Favre has been toying with media outlets all over the country for the past three seasons, using every off-season since 2007 to contemplate retirement. And every time, towards the end of training camp, Favre would be back in uniform.
He wasn’t retiring people; he was just “tired.” Tired as in tired of going to training camp and off-season workouts.
Entering his 20th season, Favre will exercise the last year of his two-year, 25-million dollar contract and play quarterback for another season. Favre will be 41 in October, and the allure of a possible Super Bowl appearance has brought him back to Minneapolis.
Last season remains a constant memory, an overtime loss to the eventual super bowl champion New Orleans Saints in the NFC Championship game. A game the Vikings probably should have one but a lapse in clock management and a Favre interception later, it seemed only fitting the team from Cajun Land would win a ring for a city still recovering from Hurricane Katrina. A game that forced Bret Favre to swallow a life-size Pride pill.

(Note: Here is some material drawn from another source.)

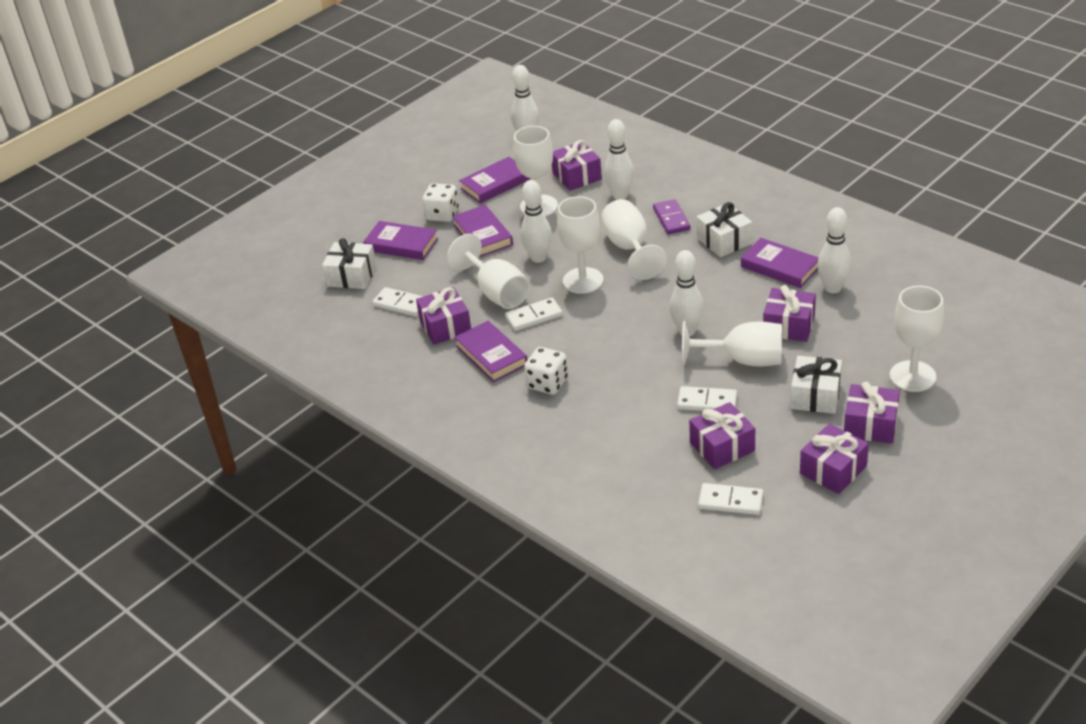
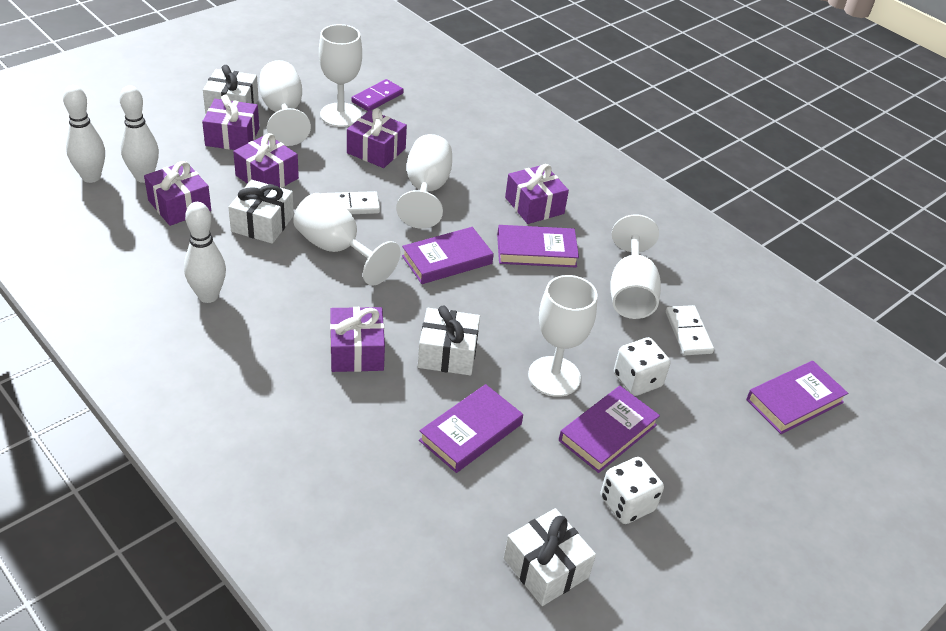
white bowling pin: [511,65,539,131] [520,180,552,263] [604,119,634,200] [670,250,704,336] [817,207,851,293] = 5 -> [63,85,105,183] [119,85,159,183] [184,202,226,303] = 3
white domino: [372,287,424,316] [505,298,563,331] [677,386,737,411] [698,483,763,515] = 4 -> [321,191,380,214] [666,305,714,355] = 2
white gift: [322,238,377,289] [696,202,752,257] [790,356,842,414] = 3 -> [203,65,259,114] [228,180,294,244] [418,305,480,375] [504,508,596,606] = 4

At 40, Favre came off one of his best years with the Vikings, throwing for 34 touchdowns and only eight interceptions. It was only practical for him to return and exercise his option for the last year of his contract.
The whole retire/stay limbo is like the boy who cried wolf; once you start getting people to keep believing you will do something, only to see the person back out, they will no longer believe you when you contemplate the decision again.
People stopped listening to the boy who cried wolf, and fans and media will start to stop believing Favre’s retire/stay limbo gig.
Because as of now, Favre can easily tilt his head back and crawl under the bar, out of the limbo.
I think that Favre is still capable of competing at the NFL level, despite recent ankle surgery and shoulder surgery last season. Last season’s four-to-one touchdown to interception ratio speaks for itself.
He will continue to play until his legs give out, or someone crashes into the HHH Metrodome and then succumbs to burning down all of the Vikings training facilities. Okay maybe not, but Favre will be here for at least one more season. Just don’t be surprised when the boy cries wolf and you find out he’s coming out of his 4th retirement.